In the intervening years, things have happened, some of them expected, some of them unexpected. Among them was the invention, by Donald Rumsfeld, of a useful meme for dichotomization. He split the unknowns of a situation into the "known unknowns" and the "unknown unknowns". This also works for the "unexpected": we have the "expected unexpected" and the "unexpected unexpected". Both of these turn up in information seeking natural language dialog systems. The expected exchanges of such a dialog systems are things like a question-answer pair. The "expected unexpected" are the points at which knowledge gaps and other misfires result in the need for dialog moves, such as the initiators for clarification sub-dialogs, that are there in order to fix difficulties and get the system and its interlocutor out of the ditch next to the royal road of goal-directed dialog and onto the smooth well-maintained tarmac. The "unexpected unexpected" is when something happens that leads the system to believe that its interlocutor is off in the next field climbing a tree, talking to a cow or even climbing a cow and talking to a tree. The system has no conventional moves for getting things back on track.

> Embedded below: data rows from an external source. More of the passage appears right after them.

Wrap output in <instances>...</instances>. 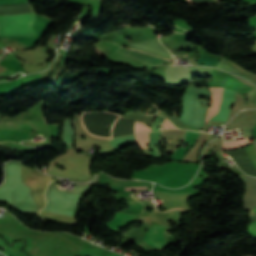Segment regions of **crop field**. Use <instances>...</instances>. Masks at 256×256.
<instances>
[{
    "label": "crop field",
    "instance_id": "9",
    "mask_svg": "<svg viewBox=\"0 0 256 256\" xmlns=\"http://www.w3.org/2000/svg\"><path fill=\"white\" fill-rule=\"evenodd\" d=\"M247 143L242 140V141H234V142H223L222 148L224 150H230V149H234V148H238L241 146L246 145Z\"/></svg>",
    "mask_w": 256,
    "mask_h": 256
},
{
    "label": "crop field",
    "instance_id": "1",
    "mask_svg": "<svg viewBox=\"0 0 256 256\" xmlns=\"http://www.w3.org/2000/svg\"><path fill=\"white\" fill-rule=\"evenodd\" d=\"M35 14L0 16V36L33 37Z\"/></svg>",
    "mask_w": 256,
    "mask_h": 256
},
{
    "label": "crop field",
    "instance_id": "3",
    "mask_svg": "<svg viewBox=\"0 0 256 256\" xmlns=\"http://www.w3.org/2000/svg\"><path fill=\"white\" fill-rule=\"evenodd\" d=\"M190 75H193L191 68H185L182 66H166L165 69L166 82L180 84Z\"/></svg>",
    "mask_w": 256,
    "mask_h": 256
},
{
    "label": "crop field",
    "instance_id": "16",
    "mask_svg": "<svg viewBox=\"0 0 256 256\" xmlns=\"http://www.w3.org/2000/svg\"><path fill=\"white\" fill-rule=\"evenodd\" d=\"M198 190V189H197ZM199 192V191H198ZM198 195V194H197ZM197 195H194V196H197ZM191 197H193V196H191ZM190 198V197H189ZM164 207V206H163ZM166 208V207H165ZM181 209H184V208H181ZM168 209L166 208V211H167ZM184 210H188V211H190V208L189 209H184Z\"/></svg>",
    "mask_w": 256,
    "mask_h": 256
},
{
    "label": "crop field",
    "instance_id": "18",
    "mask_svg": "<svg viewBox=\"0 0 256 256\" xmlns=\"http://www.w3.org/2000/svg\"><path fill=\"white\" fill-rule=\"evenodd\" d=\"M190 3H194L192 0H188Z\"/></svg>",
    "mask_w": 256,
    "mask_h": 256
},
{
    "label": "crop field",
    "instance_id": "15",
    "mask_svg": "<svg viewBox=\"0 0 256 256\" xmlns=\"http://www.w3.org/2000/svg\"><path fill=\"white\" fill-rule=\"evenodd\" d=\"M162 126L164 129L166 128H175L168 120L165 119V121L162 123Z\"/></svg>",
    "mask_w": 256,
    "mask_h": 256
},
{
    "label": "crop field",
    "instance_id": "5",
    "mask_svg": "<svg viewBox=\"0 0 256 256\" xmlns=\"http://www.w3.org/2000/svg\"><path fill=\"white\" fill-rule=\"evenodd\" d=\"M133 217L134 215H131V214H123V213L117 212L115 213L113 220L105 224L118 230V228L126 227V225L129 222L135 221Z\"/></svg>",
    "mask_w": 256,
    "mask_h": 256
},
{
    "label": "crop field",
    "instance_id": "4",
    "mask_svg": "<svg viewBox=\"0 0 256 256\" xmlns=\"http://www.w3.org/2000/svg\"><path fill=\"white\" fill-rule=\"evenodd\" d=\"M163 232L164 227L153 226L152 230L146 232L147 242L156 247L165 246Z\"/></svg>",
    "mask_w": 256,
    "mask_h": 256
},
{
    "label": "crop field",
    "instance_id": "14",
    "mask_svg": "<svg viewBox=\"0 0 256 256\" xmlns=\"http://www.w3.org/2000/svg\"><path fill=\"white\" fill-rule=\"evenodd\" d=\"M247 233L253 235L254 237H256V222L251 223L248 227ZM252 236V237H253Z\"/></svg>",
    "mask_w": 256,
    "mask_h": 256
},
{
    "label": "crop field",
    "instance_id": "11",
    "mask_svg": "<svg viewBox=\"0 0 256 256\" xmlns=\"http://www.w3.org/2000/svg\"><path fill=\"white\" fill-rule=\"evenodd\" d=\"M198 63H200V64L216 65L218 63V60L209 58V57L204 56V55H199Z\"/></svg>",
    "mask_w": 256,
    "mask_h": 256
},
{
    "label": "crop field",
    "instance_id": "7",
    "mask_svg": "<svg viewBox=\"0 0 256 256\" xmlns=\"http://www.w3.org/2000/svg\"><path fill=\"white\" fill-rule=\"evenodd\" d=\"M199 132H189L186 131L185 133V138H184V142L190 143V145L186 148L180 147L178 150H175L173 156H172V160H177L180 161L182 159V157L184 156L185 152L187 150H189L191 148V146L193 145L197 135Z\"/></svg>",
    "mask_w": 256,
    "mask_h": 256
},
{
    "label": "crop field",
    "instance_id": "12",
    "mask_svg": "<svg viewBox=\"0 0 256 256\" xmlns=\"http://www.w3.org/2000/svg\"><path fill=\"white\" fill-rule=\"evenodd\" d=\"M134 130H135V133L151 131V129L146 127L145 124L138 121L135 122Z\"/></svg>",
    "mask_w": 256,
    "mask_h": 256
},
{
    "label": "crop field",
    "instance_id": "17",
    "mask_svg": "<svg viewBox=\"0 0 256 256\" xmlns=\"http://www.w3.org/2000/svg\"><path fill=\"white\" fill-rule=\"evenodd\" d=\"M252 211L256 212V207Z\"/></svg>",
    "mask_w": 256,
    "mask_h": 256
},
{
    "label": "crop field",
    "instance_id": "13",
    "mask_svg": "<svg viewBox=\"0 0 256 256\" xmlns=\"http://www.w3.org/2000/svg\"><path fill=\"white\" fill-rule=\"evenodd\" d=\"M163 120V117L157 116L155 119L153 126H152V131H157L158 127L160 126L161 122Z\"/></svg>",
    "mask_w": 256,
    "mask_h": 256
},
{
    "label": "crop field",
    "instance_id": "8",
    "mask_svg": "<svg viewBox=\"0 0 256 256\" xmlns=\"http://www.w3.org/2000/svg\"><path fill=\"white\" fill-rule=\"evenodd\" d=\"M150 144H149V154L152 157L160 158V151L158 149V144L160 141V133L154 132L149 133Z\"/></svg>",
    "mask_w": 256,
    "mask_h": 256
},
{
    "label": "crop field",
    "instance_id": "6",
    "mask_svg": "<svg viewBox=\"0 0 256 256\" xmlns=\"http://www.w3.org/2000/svg\"><path fill=\"white\" fill-rule=\"evenodd\" d=\"M212 92L211 95V99H212V103H211V107L208 108L207 110V115H206V119H205V123L208 121V119L213 116L214 114H216L218 107L220 105V100H221V94H222V89L223 88H209Z\"/></svg>",
    "mask_w": 256,
    "mask_h": 256
},
{
    "label": "crop field",
    "instance_id": "10",
    "mask_svg": "<svg viewBox=\"0 0 256 256\" xmlns=\"http://www.w3.org/2000/svg\"><path fill=\"white\" fill-rule=\"evenodd\" d=\"M135 136H136L139 147L140 148H147L148 134L147 133H140V134H136Z\"/></svg>",
    "mask_w": 256,
    "mask_h": 256
},
{
    "label": "crop field",
    "instance_id": "2",
    "mask_svg": "<svg viewBox=\"0 0 256 256\" xmlns=\"http://www.w3.org/2000/svg\"><path fill=\"white\" fill-rule=\"evenodd\" d=\"M236 91L224 88L221 107L216 115L210 118L209 121L226 122L229 116L230 107L233 104Z\"/></svg>",
    "mask_w": 256,
    "mask_h": 256
}]
</instances>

At this point the system may fall into the temptation that it ought to engage in sophisticated reasoning in order to work out what the appropriate repair is, by, for example, recruiting extra knowledge from somewhere until it can work out that its interlocutor is after all doing something rational. This is going to take work, which is scary. What is even more scary, this work is like the effortful, rational, slow work that Daniel Kahneman calls "System 2". Kahneman points out that System 2 thought comes less naturally than System 1 thought, which is more automatic. I think that modern dialog systems, especially the ones that work by reinforcement learning, are basically operating in a way that mirrors system 1, choosing dialog moves that, from experience, tend to work out well in moving the interaction along. They actually do a bit more than this, because they can often tell when the dialog is in a ditch, and get it out. Their remedies (such as clarification requests) are conventional, stereotyped and maybe under-informed, but they are a bit flexible, and they usually work in handling the expected unexpected. Maybe they are something like "System 1.5", with a bit of flexibility, but not enough to handle the cases where the dialog seems to be off in the next field. I doubt that there is any hope of learning System 2 thought by reinforcement learning over dialog traces.
That's OK, because there are two quite distinct reasons why the system might think the dialog is off in the next field. Either the situation will become sensible when the system manages to find the chain of reasoning that will allow it to understand that the interlocutor is acting reasonable, or, perhaps just as likely, the interlocutor really is up a cow, talking to tree, and no amount of inference will get the
dialog back where it needs to be. This interlocutor is beyond the pale, and the best that they can expect is kindness (which co-incidentally, Don Rumsfeld ... hmm, let's leave that thought unfinished).
So, if I ever get to design a dialog system, it will be called System 1.5, and it will adopt the Rumsfeldian philosophy of expecting the expected unexpected, then doing the conventional thing.